Reis meletakkan tangannya ke atas kristal, tenaga dalamnya prrlahan ia suntikkan.
shua...
kristal bergetar, memunculkan kabut keemasan yang lebih banyak. setelah beberapa saat, kabut berkumpul dan membentuk sebuah angka.
bintang 6...
"pembentukan tubuh bintang 6! sungguh bibit yang bagus, kamu berbakat! sepertinya kunjungan kita kali ini cukup beruntung." ucap Hugo.
"hm, dia memang bibit yang bagus." ucap Lilia.
didalam pikiran Noran, ia merasa kagum, kecantikan Lilia begitu luar biasa, cantik dan dingin, seperti bunga salju.
"siapa dia? cantik sekali.." pikir Noran.
"peserta selanjutnya!" ucap Hugo.
....
satu persatu pemuda maju menguji tingkat kekuatan mereka, banyak yang berhasil lolos, namun tidak sedikit juga yang gagal.
Noran, yang telah mencapai tingkat pembentukan tubuh bintang 4 juga lolos. kini, ujian masih berlanjut.
"tahap dua selesai. sekarang, tahap ketiga akan berlangsung. setiap peserta di minta untuk saling berhadapan." ucap Hugo.
"masing masing peserta akan menaiki arena, hanya 3 orang yang akan di baqa ke akademi." ucap Lilia.
"hanya tiga? bukankah itu terlalu sedikit?"
"ini akan sulit."
'humph.. orang seperti kalian ingin lolos ke akademi? sungguh bermimpi. aku, tuan muda Lord kota semi lah yang akan lolos dan menjadi orang hebat!' dengus Reis.
"hanya tiga? ini akan sulit. tapi, aku akn berusaha sekuat mungkin." pikir Noran.
"baiklah, peserta pertama, Nona muda Ellen melawan Dusan." ucap Hugo.
seorang gadis yang cantik, dengan balutan gaun merah yang indah. rambut dan pupilnya yang sama berwarna merah mrmbawa kesan cantik yang elegan.
"nona muda dari kediaman Ronery! sungguh cantik!"
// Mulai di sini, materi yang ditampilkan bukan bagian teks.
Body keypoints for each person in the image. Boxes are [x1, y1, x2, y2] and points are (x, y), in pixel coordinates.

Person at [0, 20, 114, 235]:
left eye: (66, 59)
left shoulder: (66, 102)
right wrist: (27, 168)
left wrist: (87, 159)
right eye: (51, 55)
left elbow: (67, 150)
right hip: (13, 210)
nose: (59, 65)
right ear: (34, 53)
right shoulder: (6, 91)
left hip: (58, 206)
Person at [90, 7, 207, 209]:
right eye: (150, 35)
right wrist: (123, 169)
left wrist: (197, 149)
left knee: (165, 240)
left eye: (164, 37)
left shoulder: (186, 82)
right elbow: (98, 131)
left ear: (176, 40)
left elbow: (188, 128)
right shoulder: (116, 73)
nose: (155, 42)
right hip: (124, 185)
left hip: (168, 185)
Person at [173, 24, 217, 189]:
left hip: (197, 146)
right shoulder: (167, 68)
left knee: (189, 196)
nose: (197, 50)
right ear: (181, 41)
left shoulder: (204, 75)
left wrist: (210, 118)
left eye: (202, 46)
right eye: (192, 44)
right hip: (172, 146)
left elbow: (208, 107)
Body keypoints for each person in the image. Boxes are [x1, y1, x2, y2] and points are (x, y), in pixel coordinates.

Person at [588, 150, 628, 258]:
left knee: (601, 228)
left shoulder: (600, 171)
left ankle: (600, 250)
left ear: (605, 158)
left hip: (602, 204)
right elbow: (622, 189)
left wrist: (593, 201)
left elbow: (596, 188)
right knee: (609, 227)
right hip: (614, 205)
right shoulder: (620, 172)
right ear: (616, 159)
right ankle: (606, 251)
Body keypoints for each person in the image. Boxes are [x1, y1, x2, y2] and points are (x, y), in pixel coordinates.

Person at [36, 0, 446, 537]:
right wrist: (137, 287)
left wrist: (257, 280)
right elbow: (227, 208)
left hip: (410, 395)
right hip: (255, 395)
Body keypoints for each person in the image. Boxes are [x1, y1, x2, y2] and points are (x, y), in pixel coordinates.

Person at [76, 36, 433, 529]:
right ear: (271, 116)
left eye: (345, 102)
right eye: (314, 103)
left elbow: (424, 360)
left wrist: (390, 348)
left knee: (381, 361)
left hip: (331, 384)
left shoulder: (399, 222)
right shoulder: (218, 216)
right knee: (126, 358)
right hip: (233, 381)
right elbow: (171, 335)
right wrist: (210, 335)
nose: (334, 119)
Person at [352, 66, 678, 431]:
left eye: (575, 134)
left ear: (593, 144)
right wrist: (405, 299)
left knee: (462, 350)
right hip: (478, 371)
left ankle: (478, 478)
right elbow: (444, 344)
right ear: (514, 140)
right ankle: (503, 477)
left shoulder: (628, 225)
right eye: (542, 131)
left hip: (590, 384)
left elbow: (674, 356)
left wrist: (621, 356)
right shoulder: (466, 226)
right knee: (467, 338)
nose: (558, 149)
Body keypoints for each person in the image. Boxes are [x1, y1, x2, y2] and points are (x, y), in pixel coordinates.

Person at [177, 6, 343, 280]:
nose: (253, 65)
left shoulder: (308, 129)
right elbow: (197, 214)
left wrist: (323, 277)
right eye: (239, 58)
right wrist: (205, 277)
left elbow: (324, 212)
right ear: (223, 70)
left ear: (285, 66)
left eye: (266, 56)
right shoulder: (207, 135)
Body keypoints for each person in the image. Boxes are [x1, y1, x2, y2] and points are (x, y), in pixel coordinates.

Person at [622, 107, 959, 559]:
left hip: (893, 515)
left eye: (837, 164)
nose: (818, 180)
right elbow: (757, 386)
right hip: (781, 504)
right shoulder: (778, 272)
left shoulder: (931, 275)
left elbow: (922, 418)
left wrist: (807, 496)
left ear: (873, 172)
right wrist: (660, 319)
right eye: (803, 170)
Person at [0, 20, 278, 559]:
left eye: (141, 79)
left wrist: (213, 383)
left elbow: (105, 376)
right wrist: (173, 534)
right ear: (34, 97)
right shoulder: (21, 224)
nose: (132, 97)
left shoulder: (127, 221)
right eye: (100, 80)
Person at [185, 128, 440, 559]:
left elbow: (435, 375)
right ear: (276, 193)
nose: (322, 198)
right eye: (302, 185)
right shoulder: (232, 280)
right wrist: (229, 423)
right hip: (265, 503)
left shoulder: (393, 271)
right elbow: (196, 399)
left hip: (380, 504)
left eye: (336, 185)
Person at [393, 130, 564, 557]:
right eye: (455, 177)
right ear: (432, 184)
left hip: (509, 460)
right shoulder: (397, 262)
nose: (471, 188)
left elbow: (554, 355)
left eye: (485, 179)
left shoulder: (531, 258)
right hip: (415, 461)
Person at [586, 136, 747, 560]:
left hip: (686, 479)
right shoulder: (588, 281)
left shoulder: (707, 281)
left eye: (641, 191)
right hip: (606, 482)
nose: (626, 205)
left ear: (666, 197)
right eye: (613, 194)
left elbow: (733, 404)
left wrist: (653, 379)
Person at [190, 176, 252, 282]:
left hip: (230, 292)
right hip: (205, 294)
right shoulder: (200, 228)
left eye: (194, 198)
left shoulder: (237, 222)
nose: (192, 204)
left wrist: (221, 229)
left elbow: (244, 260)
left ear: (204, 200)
"tidak hanya cantik, aku dengar tingkat kekuatannya sudah berada di bintang 6!"
"bintang 6? bukankah itu sama dengan tuan muda Reis?"
"gadis ini, selaku saja mencuri pusat perhatian dariku. akan aku balas di arena nanti." pikir Reis.
keduanya saling memberi hormat, lalu, dengan cepat, Ellen bergerak ke arah Dusan, meninggalkan ilusi dirinya di hadapan dusan.
"eh? ilusi?! dimana dia?" ucap Dusan.
"di belakangmu!" ucap Ellen.
tepat ketika Dusan akan menoleh, sebuah tinju melayang dengan cepat ke arahnya.
buakk....
dusan terlempar dengan sstu tinjuan, membuat pertarungan berakhir dengan cepat.
"apa yang terjadi?"
"entahlah, aku juga tidak tahu."
"sangat cepat!"
"luar biasa!"
sorak sorai terdengar dari kerumunan penonton, sementara itu, pikiran Noran kembali bekerja dengan keras.
"gadis ini berbahaya, kecepatannya luar biasa. juga, tuan muda itu trrlihat kuat juga. mari kita lihat, berapa banyak orang yang berbahaya." pikir Noran.
Noran memandang setiap pesrta yang lolos, dalam pengamatannya, setidaknya ada 10 peserta yang harus ia waspadai. di tambah nona muda Ellen dan tuan muda Reis, total ada 12 orang yabg harus ia waspadai.
"peserta selanjutnya, tuan muda Reis melawan Hans!" ucap Hugo.
"waktunya menunjukkan siapa pemenangnya." pikir Reis.
dirinya berjalan mrnaiki arena, berdiri menghadap lawannya, Hans.
"baiklah, sudah siap?" tanya Hugo.
"kami siap tuan." ucap keduanya.
"baiklah, kalau begitu, mulai pertarungannya!" ucap Hugo.